For Entrepreneur’s Day, I interviewed my dad on how to be a successful entrepreneur.
I vaguely remember a time when my dad came home from work. For most of my life, he worked from home, in the basement. I could always count on him to be there if I needed him but if my brother and I got too rowdy he would yell at us to be quiet. It took me a long time to understand what my dad did exactly.
I remember looking at his office bookshelf, books about mathematics, engineering, and robotics lined the shelves. Sometimes dad would let us watch him work like the time he built a robot out of an electric wheelchair. He let us ride the wheelchair around the basement until he converted it. My brother and I watched him steer the robot wheelchair around the yard, chasing our dog. He showed us on his computer how his program tracked our dog, Pepper. Pepper’s tail was the hardest part to track because it moved so much.
My dad was born in Detroit, MI. He grew up in a suburb just outside the city in the 1960’s. In 1971 he moved to Ann Arbor to attend University of Michigan. He still lives in Ann Arbor, teaching at Wayne State Univesity with his goat and dog.

You started your own company. Did you always know you were going to be an entrepreneur?
Oh no. When I was in high school my dad said, “I have no idea what you can do.”
I was a pretty good mathematician, but the guys who got their PhDs were waiting on tables at Dinky-Town.
I worked until I got some fire in my belly. Then I found that the engineering program most aligned with the credits I had (Industrial and Operations Engineering at the University of Michigan). I had the good fortune to study with two professors (Seth Bonder and Robert Farrell) who were extraordinarily intelligent and had started a company two or three years before.
When I got my Masters, I took the lowest paying of all my job offers, which was with them at Vector Research. I was employee number 12. I expected to stay there for 5 years, but I stayed for 10. I learned what it took to build a research and consulting business and that is where I made my career.
The US Army “Oral History Project” has oral histories of the key players in this game: General William DePuy (Gov), Dr. Seth Bonder (Vector), Mr. Walter Hollis (Gov), and Mr. Robert Farrell (Vector).
I could say a lot more about the amazing perspectives of these people and how it shaped my career. They are all deceased now, but by golly, it would be an honor to say what I learned from each of them.
I started my first company after working for 15-20 years in advanced research and development for the Department of Defense. I had to close the deals, form teams, and lead the work.
Off on my own meant that I would have no “income cushion” against not getting a contract and time-to-award. I decided that it was better that I take the rewards than give 50%-75% away to an employer. I decided that I could live with the risk of no “income cushion”.
I helped start a couple of other business. I currently help run a small, not-for-profit fund and activity to help launch university start-ups. I also teach Industrial and Systems Engineering at Wayne State University in Detroit, MI.
I see a lot of people ask “should I go to college or start a business?” Do you still recommend a college education?
It depends on the business. If you want to start a food trailer or tailor shop, you do not need a 4-year college degree – but you really would benefit from a 2-year degree focused Entrepreneurship and Innovation, training or partnering for accounting, etc.

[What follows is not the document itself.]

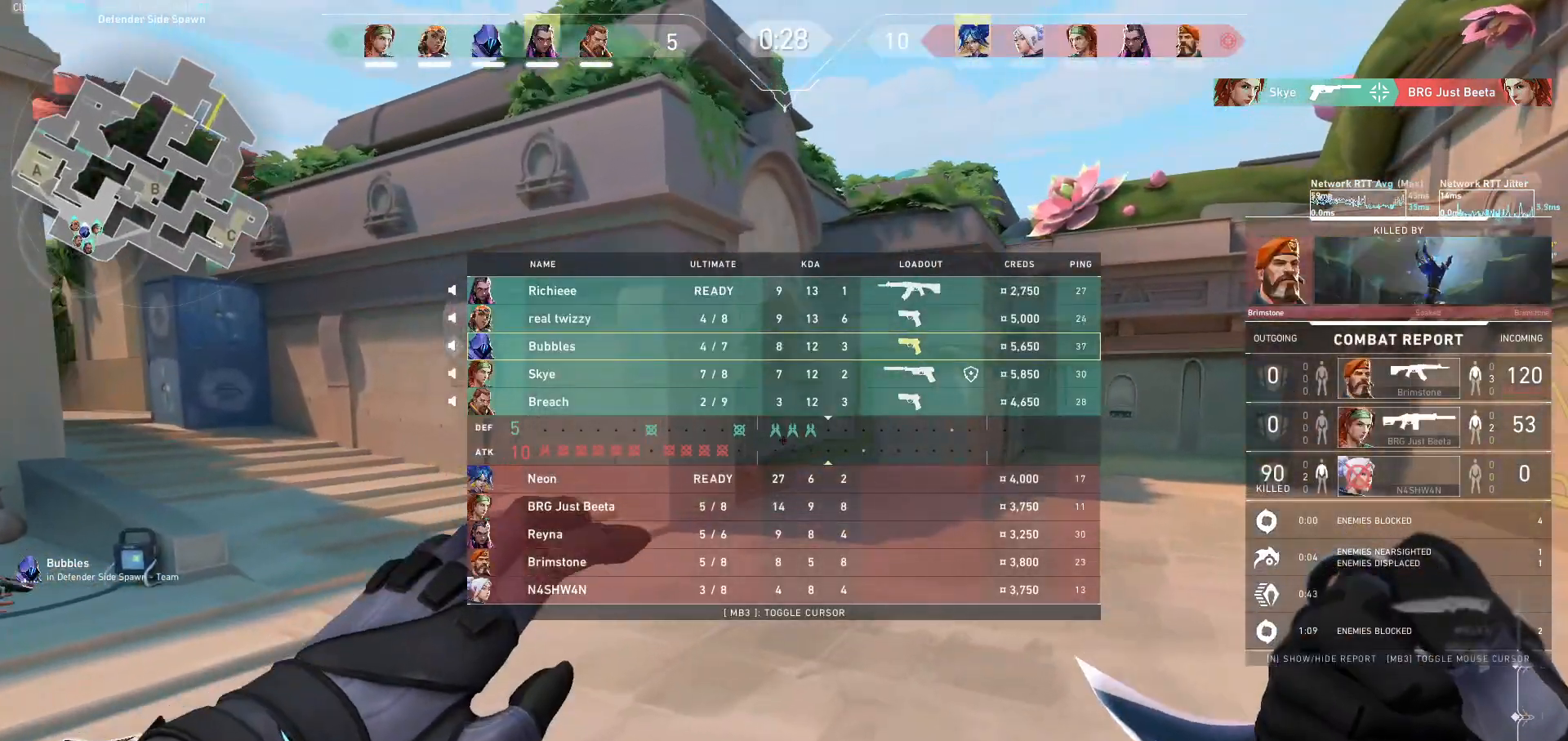
{"keys": ["tab", "w"], "mouse": [], "events": [[100, "mouse_wheel", "down"], [133, "mouse_wheel", "up"], [467, "mouse_mb5", "up"]]}
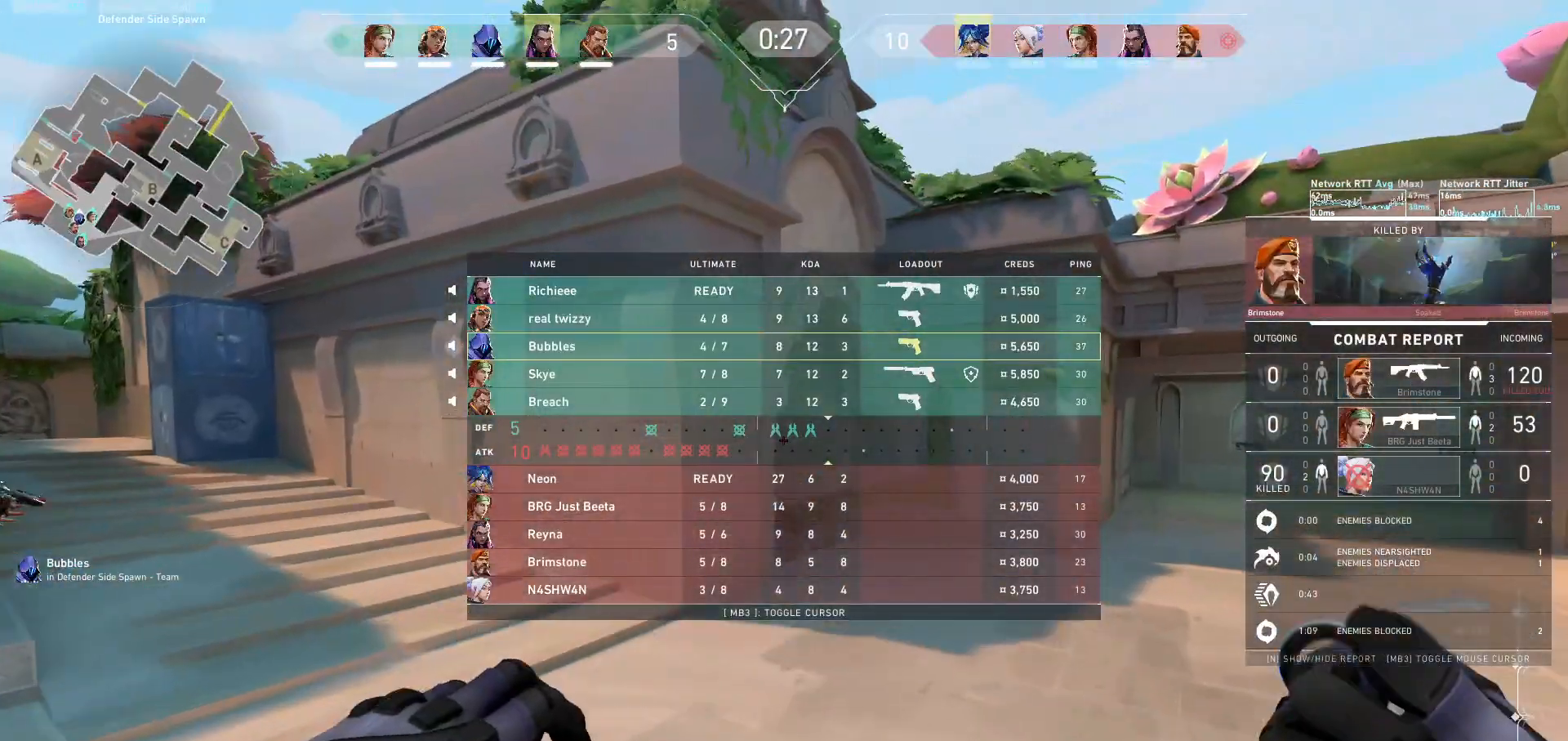
{"keys": ["tab", "w"], "mouse": ["wheel"], "events": [[367, "mouse_wheel", "down"]]}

If you want to be the technical inventor or innovation lead, you need as much technical depth as you can get.
If you are going to be the entrepreneurial lead, you need fire-in-your-belly and a good two college semesters of business creation and product development. Quality depends on who is offering the program (I am still refining courses after three years).
If you want to be on the business administration side (marketing, finance, management, etc.) there are good 2-year programs, but what they teach is essential.

What type of students do you get in your entrepreneurship classes?
What the successful students have in common is:
- Fire in the belly (and ability to stand up after a face-plant).
- A good concept of product-market fit, and ability to adapt.
- The students are all over the map.
Timothy was an engineering manager at a major automotive company with 30 years of experience. He took a buy-out option and came back to school to help with his vision to start a high-tech car-truck maintenance facility in Lagos, Nigeria. He got a $500,000 advance investment to start his company.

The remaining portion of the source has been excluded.